How do you get your executives to “keep the faith” and continue to support the development of your customer success program?
Differentiate metrics to manage expectations

One thing you can and should do very early on is to identify and develop separate management metrics for both the short and long terms to measure the performance of the CS team in the short-term vs. the long-term.
Long-term “Performance Metrics”
Many customer success leaders are familiar with the various long-term metrics they can use to prove the impact of the CS initiative.
Executives frequently rely on metrics like Net Promoter Score (NPS), Customer Satisfaction (CSAT), Monthly Recurring Revenue (MRR) to measure the performance of the customer success program. Customer success automation tools make this data readily available, further reinforcing executive expectations for quick results.
You need to be aggressive in setting the expectation that just because these metrics are readily available (often in real-time), does not mean that the executives should see improvements here in the same time frame.
It’s vital that leaders agree on a time frame for establishing a baseline metric values.
Leaders then need to agree on how much lead-time is required to build, test, and mature your customer success capabilities before these long-term metrics reliably show trends and changes you can use to manage the business.
These long-term metrics can be thought of as “performance metrics”. They give you insight into how your operations are running so that you can evaluate what is working and what is not. They provide evidence on which you can make important decisions for improvement.
Your short-term challenge
A more significant challenge is proving the value of customer success in the short-term.
You need a way to measure and prove short-term progress before your efforts deliver the expected long-term performance improvements.
You need a way to demonstrate to executives that you are on the right track. You need to maintain their confidence that you are building the customer success infrastructure that will deliver the long-term business results they seek.
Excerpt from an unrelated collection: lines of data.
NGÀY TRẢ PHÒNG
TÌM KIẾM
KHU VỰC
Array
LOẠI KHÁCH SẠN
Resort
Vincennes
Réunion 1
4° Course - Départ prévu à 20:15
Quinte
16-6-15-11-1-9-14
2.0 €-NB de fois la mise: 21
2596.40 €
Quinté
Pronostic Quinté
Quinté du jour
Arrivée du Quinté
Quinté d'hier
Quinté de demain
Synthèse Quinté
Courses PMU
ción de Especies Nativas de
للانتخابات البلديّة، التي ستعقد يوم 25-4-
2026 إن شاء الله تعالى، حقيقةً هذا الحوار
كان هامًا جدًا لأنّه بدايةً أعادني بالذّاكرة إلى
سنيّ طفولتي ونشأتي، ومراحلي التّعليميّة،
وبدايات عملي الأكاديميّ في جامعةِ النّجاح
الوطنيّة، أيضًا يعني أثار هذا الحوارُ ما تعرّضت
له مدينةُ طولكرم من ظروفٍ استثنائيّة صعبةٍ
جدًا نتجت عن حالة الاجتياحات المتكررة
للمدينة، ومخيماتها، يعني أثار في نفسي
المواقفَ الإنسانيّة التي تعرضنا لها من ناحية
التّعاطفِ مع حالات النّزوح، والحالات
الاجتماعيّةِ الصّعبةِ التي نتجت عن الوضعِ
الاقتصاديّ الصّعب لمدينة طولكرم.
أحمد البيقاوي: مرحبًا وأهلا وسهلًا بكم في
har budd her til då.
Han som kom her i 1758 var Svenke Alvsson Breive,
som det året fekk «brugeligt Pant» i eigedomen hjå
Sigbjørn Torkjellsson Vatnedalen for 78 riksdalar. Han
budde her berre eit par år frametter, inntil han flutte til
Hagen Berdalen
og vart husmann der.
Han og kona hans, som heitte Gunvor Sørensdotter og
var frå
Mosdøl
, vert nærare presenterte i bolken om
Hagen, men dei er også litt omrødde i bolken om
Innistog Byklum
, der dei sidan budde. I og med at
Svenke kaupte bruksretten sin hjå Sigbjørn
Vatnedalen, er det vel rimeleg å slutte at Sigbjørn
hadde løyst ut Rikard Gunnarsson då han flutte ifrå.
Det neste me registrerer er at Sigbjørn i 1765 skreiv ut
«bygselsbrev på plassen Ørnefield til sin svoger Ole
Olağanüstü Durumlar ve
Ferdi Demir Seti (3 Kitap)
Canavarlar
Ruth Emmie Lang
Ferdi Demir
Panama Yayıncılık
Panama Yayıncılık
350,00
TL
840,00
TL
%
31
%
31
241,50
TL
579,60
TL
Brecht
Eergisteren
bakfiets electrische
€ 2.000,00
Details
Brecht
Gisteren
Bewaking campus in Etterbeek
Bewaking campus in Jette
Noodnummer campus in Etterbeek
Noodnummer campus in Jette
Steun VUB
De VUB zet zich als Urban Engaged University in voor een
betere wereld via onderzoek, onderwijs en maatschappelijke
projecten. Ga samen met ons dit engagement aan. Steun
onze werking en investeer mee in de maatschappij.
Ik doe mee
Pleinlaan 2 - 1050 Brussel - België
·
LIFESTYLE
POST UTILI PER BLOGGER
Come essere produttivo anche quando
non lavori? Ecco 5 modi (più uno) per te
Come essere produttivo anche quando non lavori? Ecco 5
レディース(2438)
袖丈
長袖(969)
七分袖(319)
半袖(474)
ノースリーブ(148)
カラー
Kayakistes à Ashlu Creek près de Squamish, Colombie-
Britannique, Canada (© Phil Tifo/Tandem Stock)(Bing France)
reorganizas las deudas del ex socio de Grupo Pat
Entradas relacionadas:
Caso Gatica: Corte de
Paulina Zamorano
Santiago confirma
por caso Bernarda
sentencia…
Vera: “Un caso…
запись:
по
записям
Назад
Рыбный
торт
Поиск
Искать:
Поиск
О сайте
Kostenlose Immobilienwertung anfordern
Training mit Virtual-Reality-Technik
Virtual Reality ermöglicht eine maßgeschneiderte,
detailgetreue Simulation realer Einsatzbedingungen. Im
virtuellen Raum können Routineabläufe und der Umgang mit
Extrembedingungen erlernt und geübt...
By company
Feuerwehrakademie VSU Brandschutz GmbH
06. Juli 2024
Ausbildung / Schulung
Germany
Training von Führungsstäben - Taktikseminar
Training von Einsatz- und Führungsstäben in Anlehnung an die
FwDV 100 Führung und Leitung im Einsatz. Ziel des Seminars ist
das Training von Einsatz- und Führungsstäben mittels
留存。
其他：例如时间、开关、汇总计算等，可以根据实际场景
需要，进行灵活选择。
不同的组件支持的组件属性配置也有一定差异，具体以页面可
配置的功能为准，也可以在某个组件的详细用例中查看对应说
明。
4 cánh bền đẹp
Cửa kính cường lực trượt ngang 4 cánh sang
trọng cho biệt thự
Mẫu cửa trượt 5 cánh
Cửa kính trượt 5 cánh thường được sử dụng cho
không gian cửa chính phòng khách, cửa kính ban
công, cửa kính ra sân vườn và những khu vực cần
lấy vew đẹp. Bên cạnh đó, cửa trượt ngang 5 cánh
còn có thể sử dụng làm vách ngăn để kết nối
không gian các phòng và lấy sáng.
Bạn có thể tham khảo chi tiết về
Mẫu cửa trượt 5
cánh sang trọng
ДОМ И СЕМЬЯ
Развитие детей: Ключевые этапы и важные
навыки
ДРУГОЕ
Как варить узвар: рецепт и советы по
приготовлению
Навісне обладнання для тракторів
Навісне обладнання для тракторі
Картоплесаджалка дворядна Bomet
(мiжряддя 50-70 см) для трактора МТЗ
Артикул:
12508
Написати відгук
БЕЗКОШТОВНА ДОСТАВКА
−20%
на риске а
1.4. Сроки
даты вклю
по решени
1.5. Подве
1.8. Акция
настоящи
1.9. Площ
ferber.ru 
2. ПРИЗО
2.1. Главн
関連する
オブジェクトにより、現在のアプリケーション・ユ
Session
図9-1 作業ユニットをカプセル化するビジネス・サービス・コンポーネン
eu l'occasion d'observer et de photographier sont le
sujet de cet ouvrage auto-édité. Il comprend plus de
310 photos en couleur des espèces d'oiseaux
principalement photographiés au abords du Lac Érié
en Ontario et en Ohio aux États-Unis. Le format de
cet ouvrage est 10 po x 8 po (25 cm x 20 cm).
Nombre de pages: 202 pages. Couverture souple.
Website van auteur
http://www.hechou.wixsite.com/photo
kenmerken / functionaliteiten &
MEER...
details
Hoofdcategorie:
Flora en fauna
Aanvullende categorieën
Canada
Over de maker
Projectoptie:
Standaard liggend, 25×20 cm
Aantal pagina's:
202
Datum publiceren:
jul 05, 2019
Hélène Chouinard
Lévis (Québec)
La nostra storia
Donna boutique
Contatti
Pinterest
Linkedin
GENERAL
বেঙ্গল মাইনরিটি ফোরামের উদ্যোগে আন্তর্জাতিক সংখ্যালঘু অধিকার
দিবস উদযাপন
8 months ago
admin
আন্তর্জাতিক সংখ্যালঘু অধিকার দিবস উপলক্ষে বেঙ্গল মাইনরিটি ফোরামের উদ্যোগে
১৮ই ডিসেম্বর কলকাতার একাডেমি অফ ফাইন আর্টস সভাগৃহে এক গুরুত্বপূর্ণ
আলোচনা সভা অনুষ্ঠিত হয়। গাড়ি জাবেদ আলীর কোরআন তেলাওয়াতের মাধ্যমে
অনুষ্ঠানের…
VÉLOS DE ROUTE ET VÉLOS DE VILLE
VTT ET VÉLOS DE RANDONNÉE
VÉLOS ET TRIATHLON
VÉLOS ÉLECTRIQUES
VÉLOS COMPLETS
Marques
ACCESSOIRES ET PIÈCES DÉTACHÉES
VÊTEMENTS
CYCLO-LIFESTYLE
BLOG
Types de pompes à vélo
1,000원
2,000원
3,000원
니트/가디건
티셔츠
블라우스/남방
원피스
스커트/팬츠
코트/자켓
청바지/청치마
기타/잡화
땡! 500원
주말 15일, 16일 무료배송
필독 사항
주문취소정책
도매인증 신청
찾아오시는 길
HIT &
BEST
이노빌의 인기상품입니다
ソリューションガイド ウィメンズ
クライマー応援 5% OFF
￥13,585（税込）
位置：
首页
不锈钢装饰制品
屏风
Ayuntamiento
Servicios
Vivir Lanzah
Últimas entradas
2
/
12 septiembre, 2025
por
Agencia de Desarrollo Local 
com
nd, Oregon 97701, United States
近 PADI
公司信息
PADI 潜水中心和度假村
Short-term “Trajectory Metrics”
One approach is to work with the CEO and other leaders to map out all of the actions and milestones you need to achieve to build the customer success infrastructure necessary to deliver the long-term business outcomes they desire.
You can define milestones or metrics for completing key actions such as:
- Hiring a customer success team lead
- Meeting with customers to identify the services your customer success team needs to deliver
- Hiring and training your customer success team
- Developing your customer success processes and playbooks
- Implementing customer success automation tools
- Establishing internal practices to have CS collaborate effectively with sales, marketing, and product management
Focus executives on the short-term, trajectory metrics
Get the CEO and other leaders to agree on priorities and realistic time frames for completing these actions. Make sure these accurately reflect any resource limitations and competing work priorities that will limit your time to do the required work.
Get the CEO and other leaders to agree to use these short-term, trajectory metrics, and NOT the long-term performance metrics, while you build your customer success infrastructure.
Remind the executives that the “trajectory metrics” are appropriate because they give the best measure of confidence that you are performing against the path they agreed to build the customer success capabilities required to deliver the long-term business results.
Maintain Executive Confidence & Support
By agreeing and focusing on these trajectory metrics, you give the executive team the confidence they need that their investment in a customer success program that will eventually deliver the business results they need.
When you are in the process of building a CS program, it doesn’t make sense to use long-term performance metrics when you are not yet delivering the full services that will have an impact on the outcome of these performance metrics.
What you need in this early stage is a way to measure your progress and maintain executive-level support for your CS initiatives.